These peptides kill cancer

Scientists at the University of Southern California (USC) have identified two molecules capable of killing cancer cells.

The molecules – known as peptides – actually originate from a cancer causing virus. However, they happen to target an enzyme in cancer cells that control a highly researched tumor suppressor protein known as p53. The peptides halt production of the enzyme, causing an increase in p53 levels that kills the cancer cell.


Indeed, when a number of lab mice had their lymphoma tumors injected with both peptides, they demonstrated noticeable regression without major weight-loss or other abnormalities.


The discovery is described in the journal Nature Structural & Molecular Biology.


Herpesvirus-associated ubiquitin specific protease, or HAUSP, is an enzyme that splits the normally occurring protein ubiquitin from substrates like p53.

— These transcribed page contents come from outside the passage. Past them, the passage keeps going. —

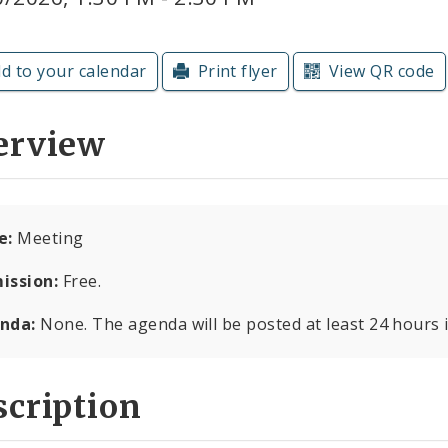
d to your calendar
Print flyer
View QR code
erview
e:
Meeting
ission:
Free.
nda:
None. The agenda will be posted at least 24 hours 
cription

During normal conditions, ubiquitin attaches to a substrate, causing it to deteriorate and die.


“Given the mounting evidence that HAUSP serves as a pivotal component regulating p53 protein levels, the inhibition of HAUSP should have the benefit to fully activate p53,” said Hye-Ra Lee, Ph.D., the study’s first author and a research fellow in the Department of Molecular Microbiology & Immunology at the Keck School of Medicine of USC.


Lee and her colleagues found a tight, “belt-type” interface between HAUSP and a viral protein that causes Kaposi’s sarcoma and lymphoma by utilizing co-crystal structural analysis. The peptides resulting from this viral protein bind 200 times more strongly to HAUSP than p53, making them ideal HAUSP inhibitors.


The scientists discovered that the peptides systematically prevented HAUSP from severing ubiquitin, allowing p53 levels to rise — thus representing the possibility of new chemotherapeutic molecules that can be used for anti-cancer treatments.


There is already new research being conducted with Nouri Neamati, Ph.D., associate professor of pharmacology and pharmaceutical sciences in the USC School of Pharmacy, to find lesser molecules that imitate the peptides. Other small molecules and peptides are being tested on different forms of cancer.


“Significant advances in scientific understanding often come at the intersection of independent lines of research from different disciplines, for instance, structure and virus study. Time after time, viruses are teaching us,” said Jae Jung, Ph.D., the study’s principal investigator and chairman of the Department of Molecular Microbiology & Immunology at the Keck School of Medicine.